Task description: A faithful copy of all the records is needed, with the pictures omitted.
--*--
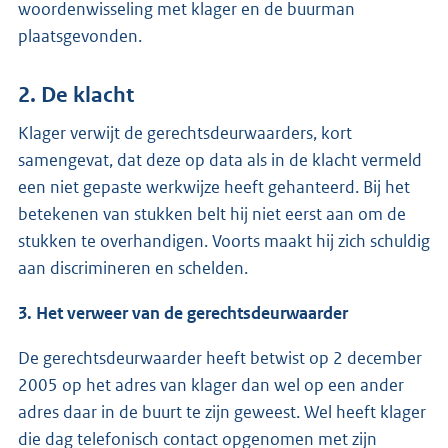
woordenwisseling met klager en de buurman
plaatsgevonden.
2. De klacht
Klager verwijt de gerechtsdeurwaarders, kort
samengevat, dat deze op data als in de klacht vermeld
een niet gepaste werkwijze heeft gehanteerd. Bij het
betekenen van stukken belt hij niet eerst aan om de
stukken te overhandigen. Voorts maakt hij zich schuldig
aan discrimineren en schelden.
3. Het verweer van de gerechtsdeurwaarder
De gerechtsdeurwaarder heeft betwist op 2 december
2005 op het adres van klager dan wel op een ander
adres daar in de buurt te zijn geweest. Wel heeft klager
die dag telefonisch contact opgenomen met zijn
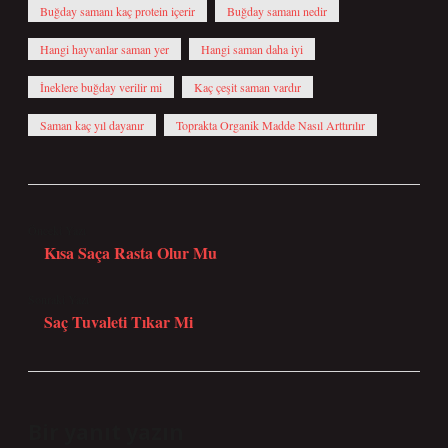
Buğday samanı kaç protein içerir
Buğday samanı nedir
Hangi hayvanlar saman yer
Hangi saman daha iyi
İneklere buğday verilir mi
Kaç çeşit saman vardır
Saman kaç yıl dayanır
Toprakta Organik Madde Nasıl Arttırılır
Önceki Yazı
Kısa Saça Rasta Olur Mu
Sonraki Yazı
Saç Tuvaleti Tıkar Mi
Bir yanıt yazın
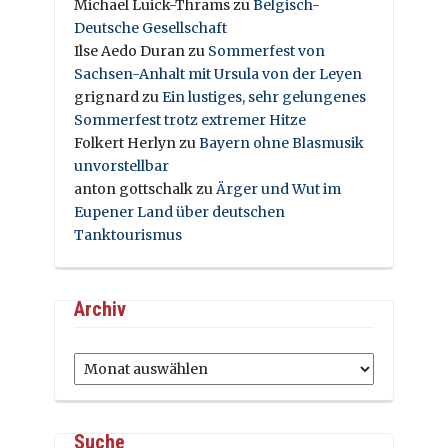
Michael Luick-Thrams
zu
Belgisch-
Deutsche Gesellschaft
Ilse Aedo Duran
zu
Sommerfest von
Sachsen-Anhalt mit Ursula von der Leyen
grignard
zu
Ein lustiges, sehr gelungenes
Sommerfest trotz extremer Hitze
Folkert Herlyn
zu
Bayern ohne Blasmusik
unvorstellbar
anton gottschalk
zu
Ärger und Wut im
Eupener Land über deutschen
Tanktourismus
Archiv
Archiv
Suche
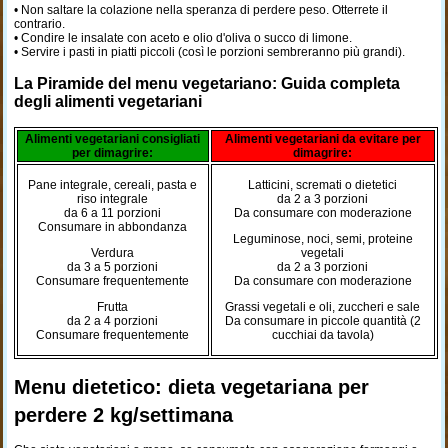
• Non saltare la colazione nella speranza di perdere peso. Otterrete il
contrario.
• Condire le insalate con aceto e olio d'oliva o succo di limone.
• Servire i pasti in piatti piccoli (così le porzioni sembreranno più grandi).
La Piramide del menu vegetariano: Guida completa
degli alimenti vegetariani
Alimenti vegetariani consigliati
Alimenti vegetariani da evitare per
per dimagrire:
dimagrire:
Pane integrale, cereali, pasta e
Latticini, scremati o dietetici
riso integrale
da 2 a 3 porzioni
da 6 a 11 porzioni
Da consumare con moderazione
Consumare in abbondanza
Leguminose, noci, semi, proteine
Verdura
vegetali
da 3 a 5 porzioni
da 2 a 3 porzioni
Consumare frequentemente
Da consumare con moderazione
Frutta
Grassi vegetali e oli, zuccheri e sale
da 2 a 4 porzioni
Da consumare in piccole quantità (2
Consumare frequentemente
cucchiai da tavola)
Menu dietetico: dieta vegetariana per
perdere 2 kg/settimana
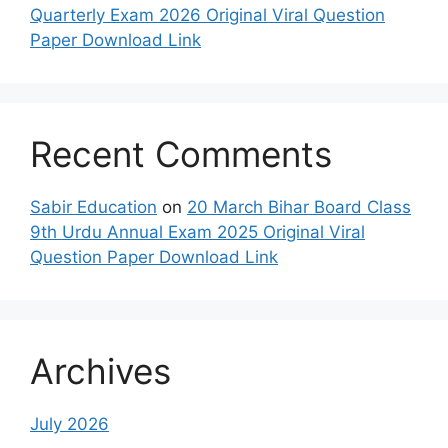
Quarterly Exam 2026 Original Viral Question
Paper Download Link
Recent Comments
Sabir Education
on
20 March Bihar Board Class
9th Urdu Annual Exam 2025 Original Viral
Question Paper Download Link
Archives
July 2026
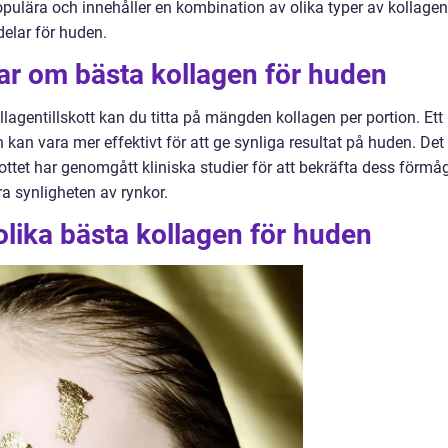
pulära och innehåller en kombination av olika typer av kollagen
delar för huden.
ar om bästa kollagen för huden
llagentillskott kan du titta på mängden kollagen per portion. Ett
 kan vara mer effektivt för att ge synliga resultat på huden. Det
kottet har genomgått kliniska studier för att bekräfta dess förmå
ra synligheten av rynkor.
olika bästa kollagen för huden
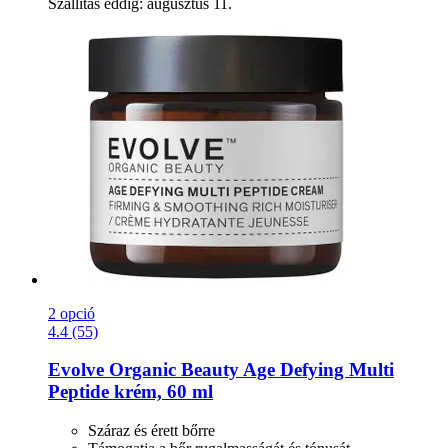
Szállítás eddig: augusztus 11.
2 opció
4.4 (55)
Evolve Organic Beauty
Age Defying Multi
Peptide krém, 60 ml
Száraz és érett bőrre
--*--
Result below:
woordenwisseling met klager en de buurman
plaatsgevonden.
2. De klacht
Klager verwijt de gerechtsdeurwaarders, kort
samengevat, dat deze op data als in de klacht vermeld
een niet gepaste werkwijze heeft gehanteerd. Bij het
betekenen van stukken belt hij niet eerst aan om de
stukken te overhandigen. Voorts maakt hij zich schuldig
aan discrimineren en schelden.
3. Het verweer van de gerechtsdeurwaarder
De gerechtsdeurwaarder heeft betwist op 2 december
2005 op het adres van klager dan wel op een ander
adres daar in de buurt te zijn geweest. Wel heeft klager
die dag telefonisch contact opgenomen met zijn
Buğday samanı kaç protein içerir
Buğday samanı nedir
Hangi hayvanlar saman yer
Hangi saman daha iyi
İneklere buğday verilir mi
Kaç çeşit saman vardır
Saman kaç yıl dayanır
Toprakta Organik Madde Nasıl Arttırılır
Önceki Yazı
Kısa Saça Rasta Olur Mu
Sonraki Yazı
Saç Tuvaleti Tıkar Mi
Bir yanıt yazın
Michael Luick-Thrams
zu
Belgisch-
Deutsche Gesellschaft
Ilse Aedo Duran
zu
Sommerfest von
Sachsen-Anhalt mit Ursula von der Leyen
grignard
zu
Ein lustiges, sehr gelungenes
Sommerfest trotz extremer Hitze
Folkert Herlyn
zu
Bayern ohne Blasmusik
unvorstellbar
anton gottschalk
zu
Ärger und Wut im
Eupener Land über deutschen
Tanktourismus
Archiv
Archiv
Suche
• Non saltare la colazione nella speranza di perdere peso. Otterrete il
contrario.
• Condire le insalate con aceto e olio d'oliva o succo di limone.
• Servire i pasti in piatti piccoli (così le porzioni sembreranno più grandi).
La Piramide del menu vegetariano: Guida completa
degli alimenti vegetariani
Alimenti vegetariani consigliati
Alimenti vegetariani da evitare per
per dimagrire:
dimagrire:
Pane integrale, cereali, pasta e
Latticini, scremati o dietetici
riso integrale
da 2 a 3 porzioni
da 6 a 11 porzioni
Da consumare con moderazione
Consumare in abbondanza
Leguminose, noci, semi, proteine
Verdura
vegetali
da 3 a 5 porzioni
da 2 a 3 porzioni
Consumare frequentemente
Da consumare con moderazione
Frutta
Grassi vegetali e oli, zuccheri e sale
da 2 a 4 porzioni
Da consumare in piccole quantità (2
Consumare frequentemente
cucchiai da tavola)
Menu dietetico: dieta vegetariana per
perdere 2 kg/settimana
Quarterly Exam 2026 Original Viral Question
Paper Download Link
Recent Comments
Sabir Education
on
20 March Bihar Board Class
9th Urdu Annual Exam 2025 Original Viral
Question Paper Download Link
Archives
July 2026
pulära och innehåller en kombination av olika typer av kollagen
delar för huden.
ar om bästa kollagen för huden
llagentillskott kan du titta på mängden kollagen per portion. Ett
 kan vara mer effektivt för att ge synliga resultat på huden. Det
kottet har genomgått kliniska studier för att bekräfta dess förmå
ra synligheten av rynkor.
olika bästa kollagen för huden
Szállítás eddig: augusztus 11.
2 opció
4.4 (55)
Evolve Organic Beauty
Age Defying Multi
Peptide krém, 60 ml
Száraz és érett bőrre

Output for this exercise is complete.